Pat Grady: Part of what I heard in there was that building an AI company is just building a company: find an important problem and solve it in a compelling way. I’m curious, particularly because this is not your first rodeo. You know, Rubrik was obviously wildly successful, and of course, you were pretty core to some of the early days of Google. How much of building an AI company is just building a company, versus things that are AI specific in some way?
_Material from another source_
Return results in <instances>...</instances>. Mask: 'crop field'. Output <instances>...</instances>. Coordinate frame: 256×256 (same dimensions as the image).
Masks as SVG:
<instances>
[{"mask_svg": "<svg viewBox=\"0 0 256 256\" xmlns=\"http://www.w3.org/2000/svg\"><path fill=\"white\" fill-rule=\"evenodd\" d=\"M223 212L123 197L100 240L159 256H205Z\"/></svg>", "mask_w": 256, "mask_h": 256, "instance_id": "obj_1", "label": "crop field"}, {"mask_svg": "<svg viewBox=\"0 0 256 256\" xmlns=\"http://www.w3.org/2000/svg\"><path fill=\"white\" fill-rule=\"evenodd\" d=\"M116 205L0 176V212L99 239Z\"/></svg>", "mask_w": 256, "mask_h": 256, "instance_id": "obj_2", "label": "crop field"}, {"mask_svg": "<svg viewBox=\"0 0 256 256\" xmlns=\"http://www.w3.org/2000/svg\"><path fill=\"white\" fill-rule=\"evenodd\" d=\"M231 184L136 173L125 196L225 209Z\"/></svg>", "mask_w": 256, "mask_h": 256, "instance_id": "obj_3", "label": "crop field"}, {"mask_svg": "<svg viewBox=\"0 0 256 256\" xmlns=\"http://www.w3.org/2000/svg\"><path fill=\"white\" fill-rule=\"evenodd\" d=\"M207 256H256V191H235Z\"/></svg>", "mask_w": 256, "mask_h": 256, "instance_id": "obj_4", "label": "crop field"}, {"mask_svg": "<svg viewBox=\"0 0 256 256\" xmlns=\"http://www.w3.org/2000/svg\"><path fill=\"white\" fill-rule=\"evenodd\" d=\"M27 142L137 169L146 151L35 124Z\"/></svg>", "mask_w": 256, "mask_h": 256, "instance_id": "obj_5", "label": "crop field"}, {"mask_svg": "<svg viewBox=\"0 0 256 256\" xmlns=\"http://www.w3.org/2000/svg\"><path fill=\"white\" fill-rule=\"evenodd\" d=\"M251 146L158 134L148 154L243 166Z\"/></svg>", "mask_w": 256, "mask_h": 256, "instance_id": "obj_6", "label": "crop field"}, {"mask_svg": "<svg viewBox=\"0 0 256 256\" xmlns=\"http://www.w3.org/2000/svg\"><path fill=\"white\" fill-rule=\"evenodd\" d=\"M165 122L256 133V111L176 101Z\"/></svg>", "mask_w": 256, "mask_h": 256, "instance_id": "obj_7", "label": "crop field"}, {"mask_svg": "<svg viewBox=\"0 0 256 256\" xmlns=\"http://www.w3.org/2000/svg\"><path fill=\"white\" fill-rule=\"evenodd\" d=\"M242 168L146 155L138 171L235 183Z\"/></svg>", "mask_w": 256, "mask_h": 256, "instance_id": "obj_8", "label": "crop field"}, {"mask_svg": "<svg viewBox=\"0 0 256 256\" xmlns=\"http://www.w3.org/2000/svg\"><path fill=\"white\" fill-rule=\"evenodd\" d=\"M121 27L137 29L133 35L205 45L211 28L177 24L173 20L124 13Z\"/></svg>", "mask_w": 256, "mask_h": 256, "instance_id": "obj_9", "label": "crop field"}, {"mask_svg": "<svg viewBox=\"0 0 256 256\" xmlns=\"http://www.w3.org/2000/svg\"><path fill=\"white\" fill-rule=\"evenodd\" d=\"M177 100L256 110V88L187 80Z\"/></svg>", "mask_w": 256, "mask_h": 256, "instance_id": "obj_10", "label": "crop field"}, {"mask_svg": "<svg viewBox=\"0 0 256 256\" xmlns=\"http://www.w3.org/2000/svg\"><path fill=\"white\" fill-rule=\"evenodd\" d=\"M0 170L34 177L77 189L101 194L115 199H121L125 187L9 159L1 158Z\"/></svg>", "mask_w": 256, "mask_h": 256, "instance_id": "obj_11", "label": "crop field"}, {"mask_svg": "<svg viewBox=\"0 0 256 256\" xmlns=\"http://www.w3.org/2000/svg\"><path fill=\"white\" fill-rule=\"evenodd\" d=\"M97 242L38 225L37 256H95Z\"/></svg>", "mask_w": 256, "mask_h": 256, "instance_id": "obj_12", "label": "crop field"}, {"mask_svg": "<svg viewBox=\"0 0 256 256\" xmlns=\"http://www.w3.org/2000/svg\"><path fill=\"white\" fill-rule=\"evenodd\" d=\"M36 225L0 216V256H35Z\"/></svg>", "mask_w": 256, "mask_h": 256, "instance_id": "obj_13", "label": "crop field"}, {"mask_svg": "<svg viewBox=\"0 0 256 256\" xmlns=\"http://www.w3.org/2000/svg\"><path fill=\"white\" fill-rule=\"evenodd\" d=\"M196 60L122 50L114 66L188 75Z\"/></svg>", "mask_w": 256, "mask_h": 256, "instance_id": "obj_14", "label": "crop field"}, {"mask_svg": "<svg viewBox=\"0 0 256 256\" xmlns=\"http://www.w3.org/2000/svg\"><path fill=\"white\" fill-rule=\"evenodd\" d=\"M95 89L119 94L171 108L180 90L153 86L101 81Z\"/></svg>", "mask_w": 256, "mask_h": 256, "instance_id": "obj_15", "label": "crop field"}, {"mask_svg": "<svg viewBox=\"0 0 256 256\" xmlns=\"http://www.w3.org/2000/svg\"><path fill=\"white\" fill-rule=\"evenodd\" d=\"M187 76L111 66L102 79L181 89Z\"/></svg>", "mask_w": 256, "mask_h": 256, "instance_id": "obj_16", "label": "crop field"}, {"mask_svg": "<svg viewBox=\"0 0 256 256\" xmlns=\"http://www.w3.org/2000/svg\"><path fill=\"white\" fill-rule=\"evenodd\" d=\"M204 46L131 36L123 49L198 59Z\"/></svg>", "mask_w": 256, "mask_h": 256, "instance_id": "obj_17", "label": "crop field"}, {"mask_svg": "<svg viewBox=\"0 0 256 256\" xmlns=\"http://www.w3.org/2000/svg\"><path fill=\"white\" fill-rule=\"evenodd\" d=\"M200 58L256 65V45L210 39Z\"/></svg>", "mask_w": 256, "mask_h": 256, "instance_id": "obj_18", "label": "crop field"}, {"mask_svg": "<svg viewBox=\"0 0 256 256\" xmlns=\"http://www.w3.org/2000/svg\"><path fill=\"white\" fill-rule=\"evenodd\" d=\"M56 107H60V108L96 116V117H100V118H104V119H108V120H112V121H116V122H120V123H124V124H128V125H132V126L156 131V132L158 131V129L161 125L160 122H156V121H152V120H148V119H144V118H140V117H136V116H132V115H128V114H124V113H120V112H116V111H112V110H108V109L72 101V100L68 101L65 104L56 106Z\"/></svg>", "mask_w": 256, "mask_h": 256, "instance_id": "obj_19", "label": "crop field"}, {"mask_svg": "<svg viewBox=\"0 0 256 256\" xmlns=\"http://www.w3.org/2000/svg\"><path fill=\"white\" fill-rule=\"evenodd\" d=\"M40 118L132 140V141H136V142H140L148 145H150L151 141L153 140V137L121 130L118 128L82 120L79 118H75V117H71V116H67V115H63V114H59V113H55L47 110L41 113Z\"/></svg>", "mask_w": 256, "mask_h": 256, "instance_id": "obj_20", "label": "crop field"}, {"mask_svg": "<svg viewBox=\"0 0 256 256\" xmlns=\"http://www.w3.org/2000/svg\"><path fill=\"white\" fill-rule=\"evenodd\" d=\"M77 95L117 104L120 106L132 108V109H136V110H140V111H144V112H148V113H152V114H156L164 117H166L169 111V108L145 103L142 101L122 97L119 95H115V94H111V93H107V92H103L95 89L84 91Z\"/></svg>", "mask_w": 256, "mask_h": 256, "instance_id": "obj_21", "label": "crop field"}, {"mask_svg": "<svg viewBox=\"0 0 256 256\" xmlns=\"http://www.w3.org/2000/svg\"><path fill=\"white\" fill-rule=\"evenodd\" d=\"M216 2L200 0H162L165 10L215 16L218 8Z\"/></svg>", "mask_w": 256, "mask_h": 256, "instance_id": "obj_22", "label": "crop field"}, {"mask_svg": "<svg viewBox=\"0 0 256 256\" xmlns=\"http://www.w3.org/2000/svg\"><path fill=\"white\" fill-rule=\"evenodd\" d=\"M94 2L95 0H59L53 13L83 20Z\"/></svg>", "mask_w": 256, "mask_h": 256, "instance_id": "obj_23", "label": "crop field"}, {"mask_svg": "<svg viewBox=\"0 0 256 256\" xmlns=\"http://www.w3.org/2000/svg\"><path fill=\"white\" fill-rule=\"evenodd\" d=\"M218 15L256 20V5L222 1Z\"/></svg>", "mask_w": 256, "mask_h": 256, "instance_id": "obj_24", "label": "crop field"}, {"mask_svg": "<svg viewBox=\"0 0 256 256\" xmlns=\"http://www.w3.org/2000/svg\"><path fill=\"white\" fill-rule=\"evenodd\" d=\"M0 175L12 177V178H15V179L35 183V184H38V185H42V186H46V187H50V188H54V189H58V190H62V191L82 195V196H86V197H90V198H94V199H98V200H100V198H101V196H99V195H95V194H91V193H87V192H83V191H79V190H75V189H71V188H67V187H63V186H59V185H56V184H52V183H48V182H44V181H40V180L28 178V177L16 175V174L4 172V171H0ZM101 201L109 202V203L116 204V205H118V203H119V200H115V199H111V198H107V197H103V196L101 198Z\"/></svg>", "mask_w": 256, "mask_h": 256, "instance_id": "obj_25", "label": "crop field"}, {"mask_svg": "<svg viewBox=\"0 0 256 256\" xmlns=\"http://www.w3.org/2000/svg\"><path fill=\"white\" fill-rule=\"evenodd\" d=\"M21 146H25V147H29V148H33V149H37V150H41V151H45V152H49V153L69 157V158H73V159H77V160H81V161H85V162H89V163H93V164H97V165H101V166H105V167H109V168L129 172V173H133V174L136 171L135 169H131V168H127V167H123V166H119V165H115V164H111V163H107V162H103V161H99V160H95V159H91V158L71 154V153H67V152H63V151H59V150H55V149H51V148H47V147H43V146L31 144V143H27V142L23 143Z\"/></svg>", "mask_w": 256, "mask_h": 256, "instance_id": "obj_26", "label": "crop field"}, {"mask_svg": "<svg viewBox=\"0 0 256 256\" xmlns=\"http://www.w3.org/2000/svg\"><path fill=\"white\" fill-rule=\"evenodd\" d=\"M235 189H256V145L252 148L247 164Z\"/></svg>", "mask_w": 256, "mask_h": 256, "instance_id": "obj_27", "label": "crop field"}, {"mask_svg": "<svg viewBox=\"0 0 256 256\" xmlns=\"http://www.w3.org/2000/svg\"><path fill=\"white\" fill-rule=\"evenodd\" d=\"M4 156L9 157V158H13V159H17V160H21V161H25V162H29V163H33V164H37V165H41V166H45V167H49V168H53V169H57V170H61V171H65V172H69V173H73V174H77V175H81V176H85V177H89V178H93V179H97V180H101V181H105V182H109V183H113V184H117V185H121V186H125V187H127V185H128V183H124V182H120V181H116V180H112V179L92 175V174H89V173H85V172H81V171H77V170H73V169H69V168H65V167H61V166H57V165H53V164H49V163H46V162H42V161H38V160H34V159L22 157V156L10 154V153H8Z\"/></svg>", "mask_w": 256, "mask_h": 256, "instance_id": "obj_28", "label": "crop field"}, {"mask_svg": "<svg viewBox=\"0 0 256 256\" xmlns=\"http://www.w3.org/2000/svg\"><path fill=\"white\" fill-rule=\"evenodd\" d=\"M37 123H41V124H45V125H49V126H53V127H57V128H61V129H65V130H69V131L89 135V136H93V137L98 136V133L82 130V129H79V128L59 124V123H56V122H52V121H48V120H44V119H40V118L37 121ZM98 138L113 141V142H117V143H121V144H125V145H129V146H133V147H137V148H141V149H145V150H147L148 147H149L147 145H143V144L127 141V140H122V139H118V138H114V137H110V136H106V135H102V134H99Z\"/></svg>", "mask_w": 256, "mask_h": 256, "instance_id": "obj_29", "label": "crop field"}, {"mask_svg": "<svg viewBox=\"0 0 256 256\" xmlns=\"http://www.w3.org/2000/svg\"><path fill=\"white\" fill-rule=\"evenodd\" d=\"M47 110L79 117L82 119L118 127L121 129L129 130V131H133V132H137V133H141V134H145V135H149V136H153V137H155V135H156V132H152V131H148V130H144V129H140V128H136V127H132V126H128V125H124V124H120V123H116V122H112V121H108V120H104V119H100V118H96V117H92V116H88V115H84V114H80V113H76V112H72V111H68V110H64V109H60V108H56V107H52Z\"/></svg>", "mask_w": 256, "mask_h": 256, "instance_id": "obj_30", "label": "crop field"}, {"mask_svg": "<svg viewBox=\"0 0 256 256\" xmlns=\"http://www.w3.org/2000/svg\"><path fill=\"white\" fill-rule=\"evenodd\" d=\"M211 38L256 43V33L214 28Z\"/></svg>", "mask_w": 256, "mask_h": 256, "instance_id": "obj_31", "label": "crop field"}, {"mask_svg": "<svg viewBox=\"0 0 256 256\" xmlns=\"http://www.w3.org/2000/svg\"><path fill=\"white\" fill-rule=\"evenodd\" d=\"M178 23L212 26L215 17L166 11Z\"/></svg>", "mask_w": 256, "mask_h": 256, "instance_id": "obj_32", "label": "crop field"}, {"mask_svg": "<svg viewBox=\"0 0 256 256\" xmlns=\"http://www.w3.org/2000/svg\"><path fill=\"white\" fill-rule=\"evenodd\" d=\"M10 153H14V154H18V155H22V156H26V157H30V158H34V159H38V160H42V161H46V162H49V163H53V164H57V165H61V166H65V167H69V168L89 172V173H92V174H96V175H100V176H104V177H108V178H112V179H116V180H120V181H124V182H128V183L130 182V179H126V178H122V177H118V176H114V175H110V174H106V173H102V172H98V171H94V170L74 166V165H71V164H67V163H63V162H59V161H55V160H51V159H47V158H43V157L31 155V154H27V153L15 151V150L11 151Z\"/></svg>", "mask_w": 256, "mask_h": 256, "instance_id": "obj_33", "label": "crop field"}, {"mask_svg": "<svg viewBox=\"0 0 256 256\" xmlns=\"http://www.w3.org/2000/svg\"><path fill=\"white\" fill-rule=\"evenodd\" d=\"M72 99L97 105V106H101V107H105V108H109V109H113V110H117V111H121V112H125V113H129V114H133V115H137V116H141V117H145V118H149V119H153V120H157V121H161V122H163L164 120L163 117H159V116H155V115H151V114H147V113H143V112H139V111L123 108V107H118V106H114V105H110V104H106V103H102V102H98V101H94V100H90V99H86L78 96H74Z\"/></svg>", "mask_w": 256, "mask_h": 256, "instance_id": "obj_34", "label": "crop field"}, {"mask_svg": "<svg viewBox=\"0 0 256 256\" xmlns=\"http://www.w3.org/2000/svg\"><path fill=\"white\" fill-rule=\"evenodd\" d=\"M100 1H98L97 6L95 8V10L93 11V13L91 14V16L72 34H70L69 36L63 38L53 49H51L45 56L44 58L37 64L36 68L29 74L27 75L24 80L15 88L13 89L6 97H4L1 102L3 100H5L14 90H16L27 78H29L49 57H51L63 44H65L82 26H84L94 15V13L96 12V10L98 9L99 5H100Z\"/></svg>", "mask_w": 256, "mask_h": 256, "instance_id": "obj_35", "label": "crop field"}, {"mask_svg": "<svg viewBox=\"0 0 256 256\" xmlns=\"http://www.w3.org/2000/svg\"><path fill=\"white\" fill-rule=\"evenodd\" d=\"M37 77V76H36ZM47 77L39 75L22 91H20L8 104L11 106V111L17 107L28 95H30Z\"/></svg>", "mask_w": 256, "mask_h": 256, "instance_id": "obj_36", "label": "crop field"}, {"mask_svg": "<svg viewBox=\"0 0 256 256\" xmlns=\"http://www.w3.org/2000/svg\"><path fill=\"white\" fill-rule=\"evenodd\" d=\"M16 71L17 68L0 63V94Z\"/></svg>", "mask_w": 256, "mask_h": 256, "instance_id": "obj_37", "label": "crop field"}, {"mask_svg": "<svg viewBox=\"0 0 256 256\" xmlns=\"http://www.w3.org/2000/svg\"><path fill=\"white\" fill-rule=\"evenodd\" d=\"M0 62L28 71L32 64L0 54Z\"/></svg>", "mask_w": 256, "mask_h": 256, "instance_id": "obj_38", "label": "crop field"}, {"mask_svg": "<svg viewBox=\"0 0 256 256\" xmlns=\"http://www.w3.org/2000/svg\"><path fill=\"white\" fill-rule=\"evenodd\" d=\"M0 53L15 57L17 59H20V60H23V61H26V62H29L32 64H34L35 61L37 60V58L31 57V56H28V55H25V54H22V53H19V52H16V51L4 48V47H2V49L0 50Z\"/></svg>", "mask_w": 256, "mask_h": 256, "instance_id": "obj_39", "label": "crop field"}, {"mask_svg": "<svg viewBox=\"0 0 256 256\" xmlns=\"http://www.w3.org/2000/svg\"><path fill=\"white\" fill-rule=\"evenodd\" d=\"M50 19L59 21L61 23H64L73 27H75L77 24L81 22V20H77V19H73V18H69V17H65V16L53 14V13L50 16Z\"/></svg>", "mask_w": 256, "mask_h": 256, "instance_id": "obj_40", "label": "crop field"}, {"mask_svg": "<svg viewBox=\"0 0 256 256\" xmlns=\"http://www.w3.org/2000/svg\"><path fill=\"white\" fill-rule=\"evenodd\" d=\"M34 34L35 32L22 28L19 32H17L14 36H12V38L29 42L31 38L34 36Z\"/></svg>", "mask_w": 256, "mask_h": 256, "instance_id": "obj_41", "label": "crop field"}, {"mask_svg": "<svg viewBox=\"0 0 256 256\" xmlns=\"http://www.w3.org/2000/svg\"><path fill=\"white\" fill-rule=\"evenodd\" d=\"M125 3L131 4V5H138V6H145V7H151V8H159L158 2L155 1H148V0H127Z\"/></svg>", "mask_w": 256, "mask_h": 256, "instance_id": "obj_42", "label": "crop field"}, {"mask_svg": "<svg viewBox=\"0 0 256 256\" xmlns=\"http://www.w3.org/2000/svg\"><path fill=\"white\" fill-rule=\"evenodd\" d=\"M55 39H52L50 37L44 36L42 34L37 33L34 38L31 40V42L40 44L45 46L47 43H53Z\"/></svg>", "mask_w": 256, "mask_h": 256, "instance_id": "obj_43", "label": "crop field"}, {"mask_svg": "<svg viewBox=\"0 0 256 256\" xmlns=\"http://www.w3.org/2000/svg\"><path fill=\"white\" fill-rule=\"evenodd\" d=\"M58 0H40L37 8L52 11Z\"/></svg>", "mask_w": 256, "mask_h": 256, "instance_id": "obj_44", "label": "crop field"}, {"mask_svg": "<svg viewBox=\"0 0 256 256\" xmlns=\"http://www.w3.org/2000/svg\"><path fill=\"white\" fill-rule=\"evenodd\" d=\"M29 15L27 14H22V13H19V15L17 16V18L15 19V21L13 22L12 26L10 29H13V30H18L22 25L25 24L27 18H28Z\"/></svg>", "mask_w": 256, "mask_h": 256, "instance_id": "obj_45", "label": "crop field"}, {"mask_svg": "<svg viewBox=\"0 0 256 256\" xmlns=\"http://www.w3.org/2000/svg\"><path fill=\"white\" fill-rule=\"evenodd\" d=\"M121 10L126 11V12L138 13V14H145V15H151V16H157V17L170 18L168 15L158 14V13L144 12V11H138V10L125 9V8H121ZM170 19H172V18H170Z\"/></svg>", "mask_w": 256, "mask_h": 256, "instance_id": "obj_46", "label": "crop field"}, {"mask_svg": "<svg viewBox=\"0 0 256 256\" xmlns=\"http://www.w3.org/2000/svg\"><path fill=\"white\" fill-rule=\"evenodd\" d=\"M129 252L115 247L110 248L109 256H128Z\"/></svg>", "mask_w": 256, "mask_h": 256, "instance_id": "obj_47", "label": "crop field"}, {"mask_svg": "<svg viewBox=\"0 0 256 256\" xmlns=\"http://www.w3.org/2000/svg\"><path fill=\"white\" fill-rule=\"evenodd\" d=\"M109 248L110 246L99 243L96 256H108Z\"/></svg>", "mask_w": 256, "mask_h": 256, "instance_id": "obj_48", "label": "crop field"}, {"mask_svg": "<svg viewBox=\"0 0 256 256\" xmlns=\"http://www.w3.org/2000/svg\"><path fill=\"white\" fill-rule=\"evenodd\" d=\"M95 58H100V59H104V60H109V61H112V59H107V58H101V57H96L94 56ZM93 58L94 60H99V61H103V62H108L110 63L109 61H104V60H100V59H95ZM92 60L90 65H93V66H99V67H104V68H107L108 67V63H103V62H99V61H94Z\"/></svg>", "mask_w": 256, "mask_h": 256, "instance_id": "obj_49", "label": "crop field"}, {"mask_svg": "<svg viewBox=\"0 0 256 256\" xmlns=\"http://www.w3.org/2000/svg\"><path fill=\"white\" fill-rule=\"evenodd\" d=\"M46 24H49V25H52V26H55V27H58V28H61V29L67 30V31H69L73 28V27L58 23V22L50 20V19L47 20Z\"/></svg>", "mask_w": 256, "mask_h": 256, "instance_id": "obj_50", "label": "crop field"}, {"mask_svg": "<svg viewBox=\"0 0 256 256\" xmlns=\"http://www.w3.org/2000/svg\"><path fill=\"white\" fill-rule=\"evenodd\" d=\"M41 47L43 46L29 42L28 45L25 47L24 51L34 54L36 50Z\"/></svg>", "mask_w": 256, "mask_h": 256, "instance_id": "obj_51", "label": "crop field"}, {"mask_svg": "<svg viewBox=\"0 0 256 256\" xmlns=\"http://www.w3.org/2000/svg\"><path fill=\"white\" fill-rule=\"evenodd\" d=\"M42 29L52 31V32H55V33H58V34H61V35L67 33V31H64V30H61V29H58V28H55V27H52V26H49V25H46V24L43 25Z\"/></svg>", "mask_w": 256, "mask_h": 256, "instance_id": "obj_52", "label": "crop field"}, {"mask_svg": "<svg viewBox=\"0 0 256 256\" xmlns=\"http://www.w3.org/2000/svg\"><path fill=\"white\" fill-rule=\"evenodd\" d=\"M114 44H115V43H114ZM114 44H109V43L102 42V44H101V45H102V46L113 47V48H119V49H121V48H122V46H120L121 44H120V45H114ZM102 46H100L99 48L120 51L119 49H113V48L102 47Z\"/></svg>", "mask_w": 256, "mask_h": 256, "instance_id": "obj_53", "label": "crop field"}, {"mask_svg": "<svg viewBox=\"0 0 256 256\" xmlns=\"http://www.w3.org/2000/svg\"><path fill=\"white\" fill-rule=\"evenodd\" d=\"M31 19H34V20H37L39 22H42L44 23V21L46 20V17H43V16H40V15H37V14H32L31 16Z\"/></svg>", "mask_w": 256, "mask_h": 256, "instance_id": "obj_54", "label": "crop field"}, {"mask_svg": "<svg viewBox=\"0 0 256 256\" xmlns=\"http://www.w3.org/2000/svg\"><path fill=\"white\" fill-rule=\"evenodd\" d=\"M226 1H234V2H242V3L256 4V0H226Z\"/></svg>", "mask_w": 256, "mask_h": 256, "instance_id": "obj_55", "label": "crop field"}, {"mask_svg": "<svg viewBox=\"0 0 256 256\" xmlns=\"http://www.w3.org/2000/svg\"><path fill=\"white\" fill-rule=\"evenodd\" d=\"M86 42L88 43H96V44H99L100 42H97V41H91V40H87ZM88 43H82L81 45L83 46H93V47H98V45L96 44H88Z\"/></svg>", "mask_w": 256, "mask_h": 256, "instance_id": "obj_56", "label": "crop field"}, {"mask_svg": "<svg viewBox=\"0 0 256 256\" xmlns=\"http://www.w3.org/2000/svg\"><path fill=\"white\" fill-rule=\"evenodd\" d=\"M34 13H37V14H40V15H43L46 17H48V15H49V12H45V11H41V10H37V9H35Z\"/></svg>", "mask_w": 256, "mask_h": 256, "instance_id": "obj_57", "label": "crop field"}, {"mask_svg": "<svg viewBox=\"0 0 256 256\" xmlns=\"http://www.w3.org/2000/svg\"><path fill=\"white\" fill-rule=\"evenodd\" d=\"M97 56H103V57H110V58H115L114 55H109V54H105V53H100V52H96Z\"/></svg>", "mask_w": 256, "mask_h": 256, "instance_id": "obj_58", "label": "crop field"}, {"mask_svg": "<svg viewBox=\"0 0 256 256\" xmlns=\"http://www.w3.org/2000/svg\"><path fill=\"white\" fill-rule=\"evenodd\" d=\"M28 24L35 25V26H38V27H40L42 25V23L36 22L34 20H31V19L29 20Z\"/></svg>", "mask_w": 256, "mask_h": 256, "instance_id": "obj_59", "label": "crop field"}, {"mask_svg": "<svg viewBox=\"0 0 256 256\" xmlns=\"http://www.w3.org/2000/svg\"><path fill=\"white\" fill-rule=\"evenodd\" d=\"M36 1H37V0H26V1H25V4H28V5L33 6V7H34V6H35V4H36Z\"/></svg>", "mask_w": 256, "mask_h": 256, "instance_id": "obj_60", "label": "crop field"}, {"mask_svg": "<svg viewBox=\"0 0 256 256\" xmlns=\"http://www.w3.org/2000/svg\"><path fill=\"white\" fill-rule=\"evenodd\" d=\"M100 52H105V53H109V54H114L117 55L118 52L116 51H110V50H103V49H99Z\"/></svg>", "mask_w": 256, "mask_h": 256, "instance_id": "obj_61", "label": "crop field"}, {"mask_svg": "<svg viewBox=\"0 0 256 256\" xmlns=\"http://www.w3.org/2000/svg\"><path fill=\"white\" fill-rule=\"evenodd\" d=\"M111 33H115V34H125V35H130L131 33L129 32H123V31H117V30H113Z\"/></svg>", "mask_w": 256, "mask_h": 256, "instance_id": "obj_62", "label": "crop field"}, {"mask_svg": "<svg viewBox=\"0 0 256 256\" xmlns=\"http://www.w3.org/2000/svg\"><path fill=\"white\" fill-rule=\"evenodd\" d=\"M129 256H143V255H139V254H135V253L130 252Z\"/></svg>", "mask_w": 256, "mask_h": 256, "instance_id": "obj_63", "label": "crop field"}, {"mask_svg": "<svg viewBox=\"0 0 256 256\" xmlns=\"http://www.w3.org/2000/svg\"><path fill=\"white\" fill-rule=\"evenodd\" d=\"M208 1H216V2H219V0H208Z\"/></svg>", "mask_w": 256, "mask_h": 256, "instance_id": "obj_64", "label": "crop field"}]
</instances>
Arvind Jain: It’s a great question. I think of AI mostly as a tool in your arsenal. And one of the tools. I don’t think you suddenly become a different company because you’re doing something with AI. In reality, I think there’s going to be no new company that is not going to use AI technologies in some shape or form. So my point of view is that look, you have to actually find a business problem that you’re planning to solve, and hopefully you can actually solve that problem in a much better way because of the technology that AI is actually providing to you now. So I don’t think it actually changes. I don’t think it actually feels different, like, you know, whether you are—like, we don’t think of ourselves as an AI company for that matter either.
Sonya Huang: Would you ever train your own models? I guess maybe more broadly, how do you think about where Glean’s core competencies start and stop? And, you know, if you have 100 R&D chips, where do you want to place them?
Arvind Jain: We don’t have plans to train super large models. But at the same time, you know, we do train models which are smaller in size. You know, for every individual customer of ours, these language models that we train for an individual customer, it sort of goes through all of their own enterprise corpus and sort of starts to understand, like, you know, sort of the lingo, the speak, you know, the acronyms, the code names, all of that stuff within their corpus. So model training is actually a core part of the clean core technology, but not in the sense of training a model like GPT-4. We don’t do that. We don’t have plans for it. We plan to partner with a lot of other great companies that build models of that scale.
Sonya Huang: Wonderful. Arvind, thank you so much for joining us today. This was a wonderful conversation. We really appreciate it.
Arvind Jain: Thank you for having me.